Hkaw Lwi is sceptical that the government will let regular UN convoys into KIO territories, including Laiza, where local aid groups are swiftly haemorrhaging funding. “[Only] the local organisations are supporting the IDPs and it is not secure in terms of food,” she said. “The organisations only have funding for three months, six months at most.”

Even though the KIO signed a preliminary ceasefire with the government in May, ongoing clashes have been reported throughout the restive state, as well as in neighbouring northern Shan state. Many locals are deeply suspicious about the government’s motives and fear that a durable ceasefire is nowhere in sight.

The KIO fought the former military dictatorship for greater autonomy and ethnic rights for several decades before signing a ceasefire in 1994, which collapsed in June 2011 when the rebels refused to transform into a state-controlled border guard force.

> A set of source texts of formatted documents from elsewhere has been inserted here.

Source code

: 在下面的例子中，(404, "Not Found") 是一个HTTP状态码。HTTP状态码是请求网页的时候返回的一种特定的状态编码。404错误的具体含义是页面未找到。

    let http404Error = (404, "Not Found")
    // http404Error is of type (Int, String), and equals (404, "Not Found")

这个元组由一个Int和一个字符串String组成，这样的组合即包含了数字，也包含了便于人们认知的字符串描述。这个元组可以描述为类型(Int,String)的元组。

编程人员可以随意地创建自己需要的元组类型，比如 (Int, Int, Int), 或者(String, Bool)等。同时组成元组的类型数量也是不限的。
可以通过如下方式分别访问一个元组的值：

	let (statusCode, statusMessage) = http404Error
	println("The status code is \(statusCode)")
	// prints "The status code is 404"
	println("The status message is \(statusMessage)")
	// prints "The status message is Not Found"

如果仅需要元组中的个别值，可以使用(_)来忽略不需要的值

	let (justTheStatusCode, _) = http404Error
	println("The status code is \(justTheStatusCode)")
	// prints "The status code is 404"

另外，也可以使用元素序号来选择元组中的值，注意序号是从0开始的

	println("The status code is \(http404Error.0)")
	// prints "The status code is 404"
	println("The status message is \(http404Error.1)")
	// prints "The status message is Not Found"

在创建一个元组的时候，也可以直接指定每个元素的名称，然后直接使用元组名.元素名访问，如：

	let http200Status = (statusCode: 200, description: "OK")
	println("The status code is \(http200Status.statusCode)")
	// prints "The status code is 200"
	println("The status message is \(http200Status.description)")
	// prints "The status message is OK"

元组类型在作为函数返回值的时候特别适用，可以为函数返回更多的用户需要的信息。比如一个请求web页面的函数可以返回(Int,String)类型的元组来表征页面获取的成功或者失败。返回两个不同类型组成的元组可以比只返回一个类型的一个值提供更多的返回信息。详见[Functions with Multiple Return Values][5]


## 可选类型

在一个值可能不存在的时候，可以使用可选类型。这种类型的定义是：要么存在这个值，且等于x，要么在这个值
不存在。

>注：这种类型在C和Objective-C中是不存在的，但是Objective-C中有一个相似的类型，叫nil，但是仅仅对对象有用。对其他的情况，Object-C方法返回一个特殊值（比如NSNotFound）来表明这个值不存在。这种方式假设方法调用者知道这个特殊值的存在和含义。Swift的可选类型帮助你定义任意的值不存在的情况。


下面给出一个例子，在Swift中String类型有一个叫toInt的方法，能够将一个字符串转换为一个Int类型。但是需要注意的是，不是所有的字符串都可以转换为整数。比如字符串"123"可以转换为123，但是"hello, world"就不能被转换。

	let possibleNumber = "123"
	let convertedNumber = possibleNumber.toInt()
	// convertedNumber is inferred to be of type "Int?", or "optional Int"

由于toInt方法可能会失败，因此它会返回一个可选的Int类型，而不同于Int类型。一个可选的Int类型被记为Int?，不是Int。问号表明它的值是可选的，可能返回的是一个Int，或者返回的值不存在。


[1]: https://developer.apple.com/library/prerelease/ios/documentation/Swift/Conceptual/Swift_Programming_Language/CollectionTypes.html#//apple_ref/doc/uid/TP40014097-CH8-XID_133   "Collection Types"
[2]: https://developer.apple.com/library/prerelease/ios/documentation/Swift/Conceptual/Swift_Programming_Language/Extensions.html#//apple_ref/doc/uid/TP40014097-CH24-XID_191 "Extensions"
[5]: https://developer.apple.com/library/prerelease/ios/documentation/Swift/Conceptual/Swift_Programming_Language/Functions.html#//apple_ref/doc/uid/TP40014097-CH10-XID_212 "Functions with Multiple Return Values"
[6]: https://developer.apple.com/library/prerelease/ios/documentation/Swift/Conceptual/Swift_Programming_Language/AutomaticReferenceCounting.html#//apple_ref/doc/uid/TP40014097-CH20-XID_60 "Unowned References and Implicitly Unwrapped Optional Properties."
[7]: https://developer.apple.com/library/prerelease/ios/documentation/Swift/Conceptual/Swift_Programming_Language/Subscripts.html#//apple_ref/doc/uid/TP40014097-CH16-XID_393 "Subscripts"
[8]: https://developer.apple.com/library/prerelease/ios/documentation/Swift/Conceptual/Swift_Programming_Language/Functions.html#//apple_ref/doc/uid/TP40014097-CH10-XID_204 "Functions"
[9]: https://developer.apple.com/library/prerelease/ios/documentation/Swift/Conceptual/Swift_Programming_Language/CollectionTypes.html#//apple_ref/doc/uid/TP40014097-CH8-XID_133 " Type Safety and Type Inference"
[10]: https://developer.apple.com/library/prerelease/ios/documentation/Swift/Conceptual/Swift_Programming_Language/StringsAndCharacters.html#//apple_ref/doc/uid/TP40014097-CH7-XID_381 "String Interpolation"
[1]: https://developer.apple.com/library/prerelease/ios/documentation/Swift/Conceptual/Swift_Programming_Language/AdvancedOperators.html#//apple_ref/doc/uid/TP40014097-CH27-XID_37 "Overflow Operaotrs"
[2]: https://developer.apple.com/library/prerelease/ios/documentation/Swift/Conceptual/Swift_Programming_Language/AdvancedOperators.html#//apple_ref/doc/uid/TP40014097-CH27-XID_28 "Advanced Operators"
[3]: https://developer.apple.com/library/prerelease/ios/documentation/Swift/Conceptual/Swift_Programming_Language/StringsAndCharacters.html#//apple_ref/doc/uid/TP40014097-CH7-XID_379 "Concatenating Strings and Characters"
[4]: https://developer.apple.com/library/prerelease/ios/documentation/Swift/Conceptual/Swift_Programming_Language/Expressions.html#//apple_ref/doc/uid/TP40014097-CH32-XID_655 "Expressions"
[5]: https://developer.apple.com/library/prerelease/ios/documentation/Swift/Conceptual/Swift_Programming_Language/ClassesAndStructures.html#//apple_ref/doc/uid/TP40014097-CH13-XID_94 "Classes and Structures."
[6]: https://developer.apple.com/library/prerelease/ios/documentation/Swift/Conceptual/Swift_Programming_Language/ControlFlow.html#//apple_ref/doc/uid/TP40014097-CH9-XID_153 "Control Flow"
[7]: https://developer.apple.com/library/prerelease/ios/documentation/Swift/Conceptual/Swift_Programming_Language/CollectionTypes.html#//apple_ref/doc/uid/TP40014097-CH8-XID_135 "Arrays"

President Thein Sein has secured ceasefire deals with ten out of 11 major ethnic armed groups since taking office, but the KIO is adamant that only a political solution will resolve the crisis.

The conflict reached its peak between December 2012 and February 2013, when the Burmese army besieged Laiza using a series of coordinated land and air strikes.

The UN has repeatedly called for a “durable solution” to the Kachin conflict. “Ideally, IDPs should be able to return home to their livelihoods and humanitarian aid would be unnecessary,” said Aye Win.